A traditional Irish waltz inspired by the beauty of the open meadows and forested granite outcroppings at Julie’s farm property, to hear “Sourgrass and Granite” played live by those who know it not only evoked an image of the location but a sensation of what it’s like to be there.
If there were ever a musician that can embody the goal of playing the violin in such a manner that it “rivals the most perfect human voice,” as violinist Francesco Geminiani wrote in 1751, this concert demonstrated that Pierre is one of them.
A Canadian Grand Master Fiddle Champion and recipient of multiple folk music awards and nominations, including for a Juno, Pierre’s mastery of the instrument — he plays on a fiddle he made himself, with a bow he constructed under the mentorship of master bow-maker Michael Vann — was helped in part by growing up in a musical family. All five children are musicians, and some of Pierre’s earliest performances as a child took place onstage with his triplet brothers, Louis and Daniel, sister Julie and oldest brother Raymond.
Adept at musical improvisation, Pierre also demonstrated this skill with guitarist Clark as they invented a song onstage, taking the audience on an obstacle course of their musical prowess and dexterity, shifting genre from a ballad-like deconstructed reel to an Irish jig to a gypsy swing piece, mixing time signatures and styles to end with a completely different sound than where they started.
This ability to compose on the spot likely contributed to the duo’s decision to name their 2002 album Heat Of The Moment, quipped Clark.

Gatineau Hills Fiddle Festival. Laura Fowler Massie
The show built to an emotional crescendo with the performance of “New Canadian Waltz,” which Pierre wrote in 1994 as a fresh take on the old-time fiddle classics that were a staple of Ontario fiddle championships at the time. However, when he introduced it at what ended up being his last fiddle contest, it didn’t win.
Pierre’s father recently recalled this loss, saying it was “too bad, because it’s a good waltz,” and then added, “you know, all the young players are playing with it now and winning?”

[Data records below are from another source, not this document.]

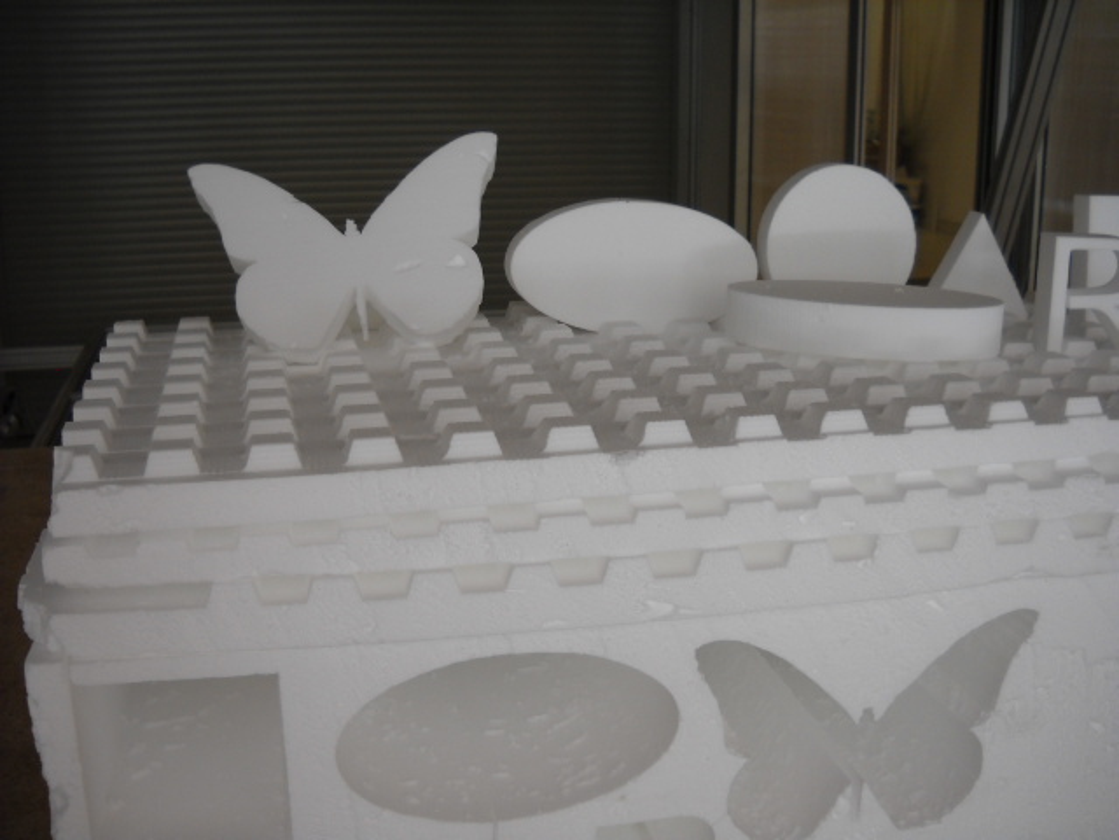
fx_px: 1325
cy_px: 420
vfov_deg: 35.1
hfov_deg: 45.8
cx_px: 560
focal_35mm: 41
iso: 124
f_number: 3.1
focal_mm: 6.72
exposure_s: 1/60
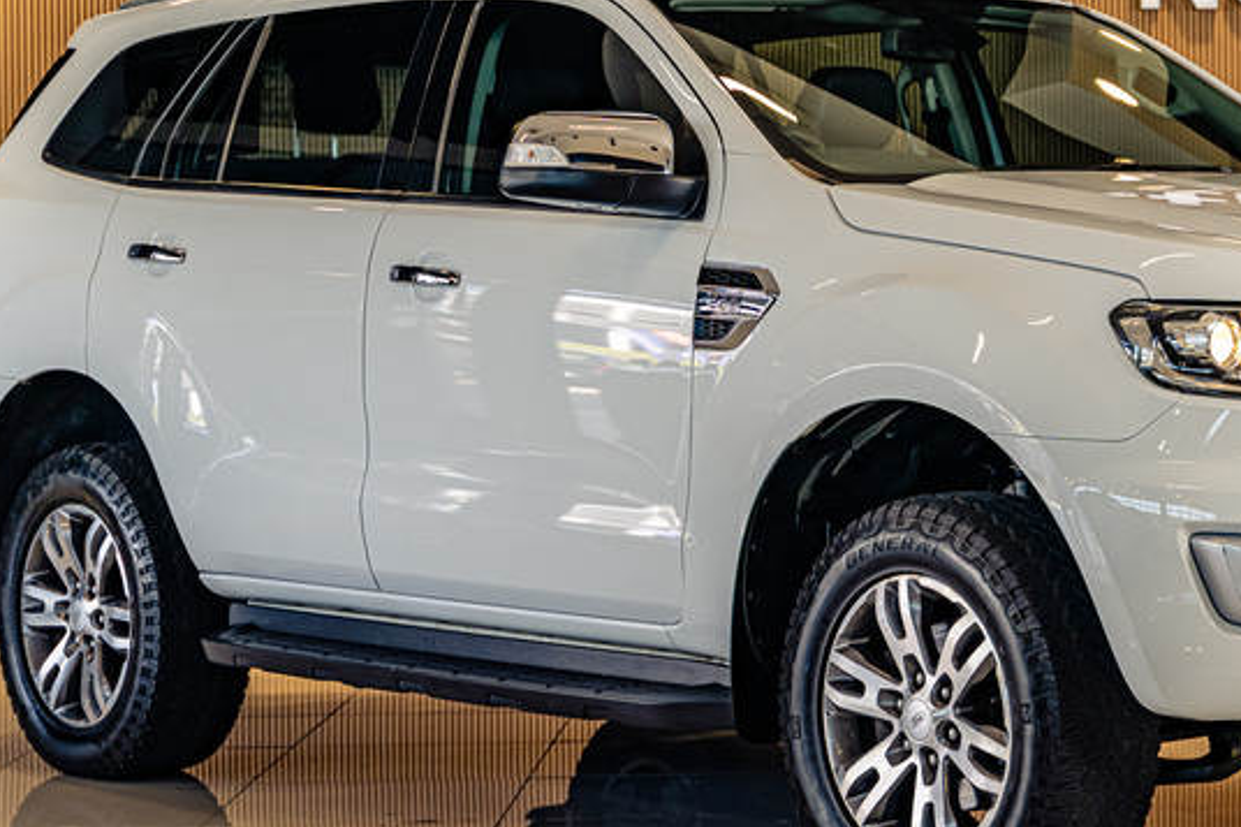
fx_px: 3618
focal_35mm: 105
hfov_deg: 19.3
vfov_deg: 13.0
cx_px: 934
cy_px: 192
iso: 250
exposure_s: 1/200
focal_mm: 55
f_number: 3.5
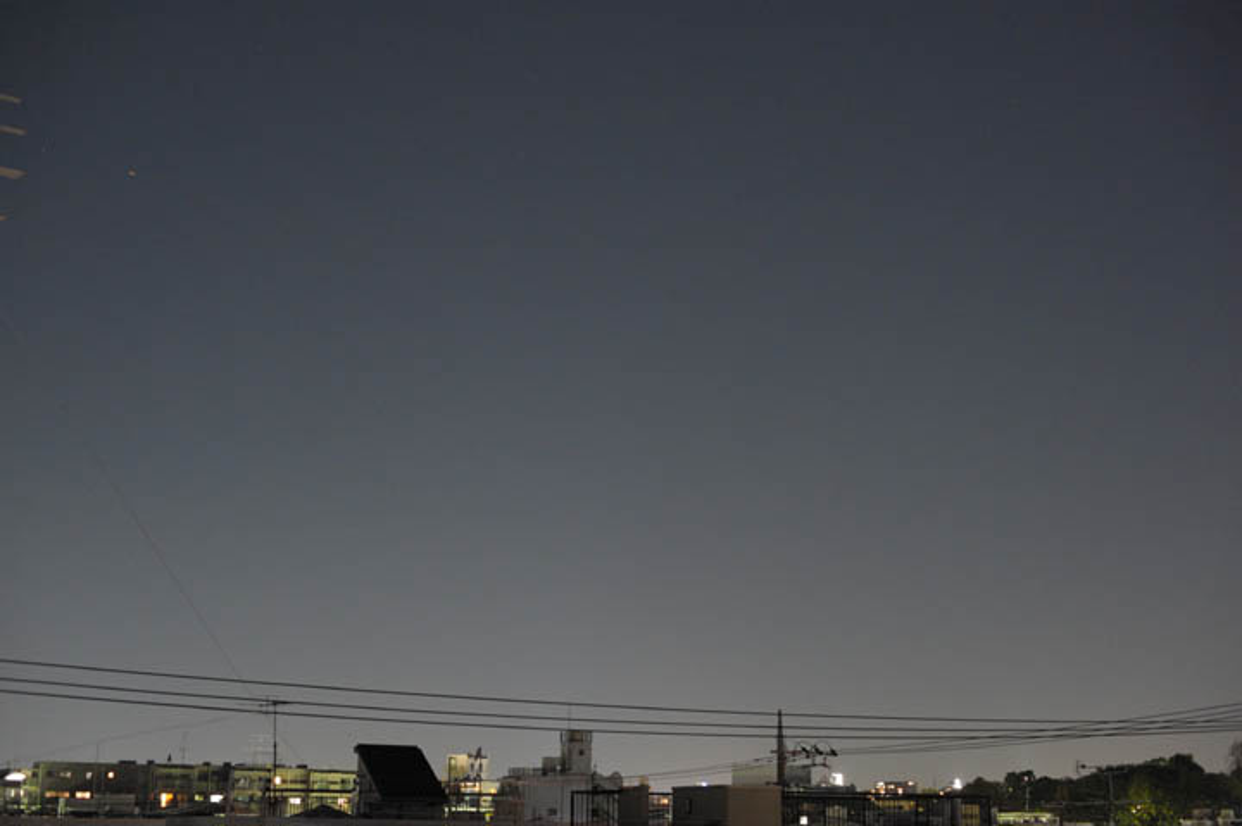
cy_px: 413
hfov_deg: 39.6
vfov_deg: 27.0
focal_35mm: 50
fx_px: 1724
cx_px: 621
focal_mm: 50
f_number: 4
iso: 3200
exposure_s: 1/3
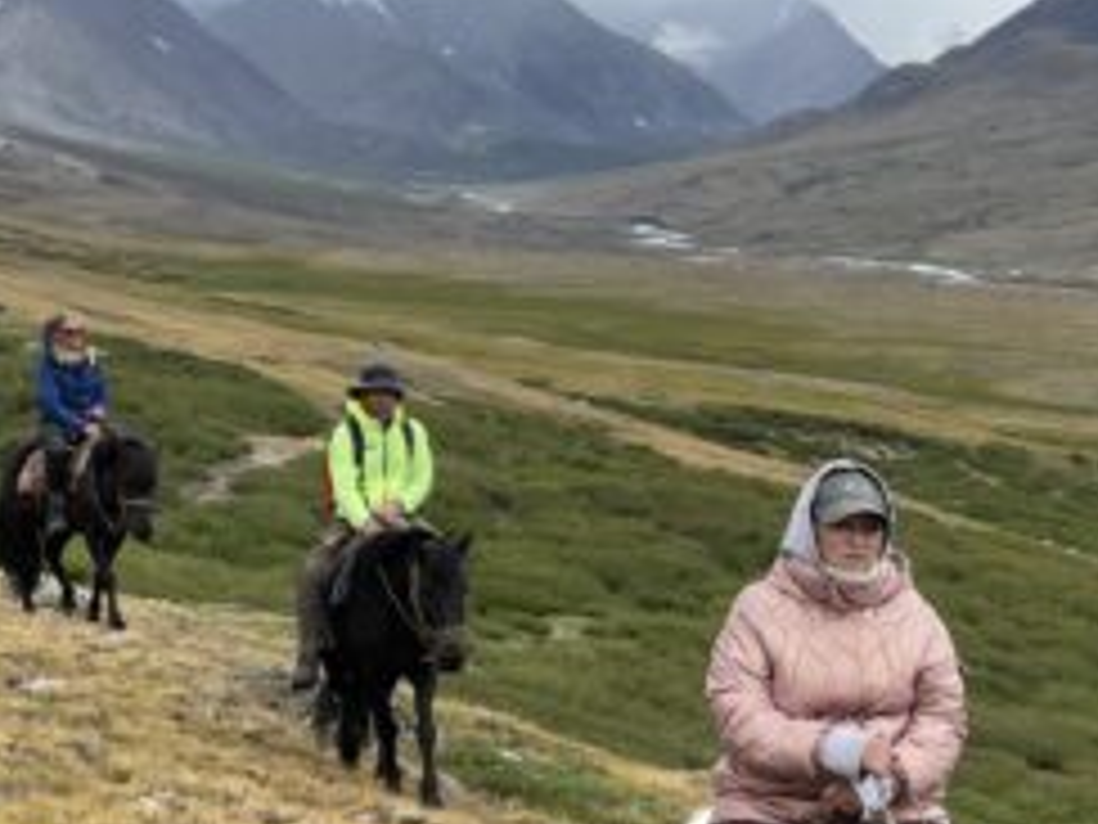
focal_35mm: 82
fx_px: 2601
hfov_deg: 23.6
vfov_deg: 17.8
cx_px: 846
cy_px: 666
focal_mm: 4.2
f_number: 1.6
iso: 32
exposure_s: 1/2304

After the laughter died down, the crowd fell into a silent reverie as he began to play it, myself included. “New Canadian Waltz” pulls together influences from Cape Breton, Irish, Scottish, American and Canadian fiddle styles to form a delicate and emotive piece that feels bright and new but simultaneously old-fashioned and nostalgic.
It took me back to the days when I would play it on repeat while rocking my baby to sleep — who is now 20 years old — during those long nights that seemed both eternal and yet so fleeting.
So yes, Pierre Schryer did make us cry. But he also made us laugh and cheer and stomp our feet. And for a moment, on that Saturday afternoon as the fall sun shone golden through the church windows, he made us all feel a little bit less alone.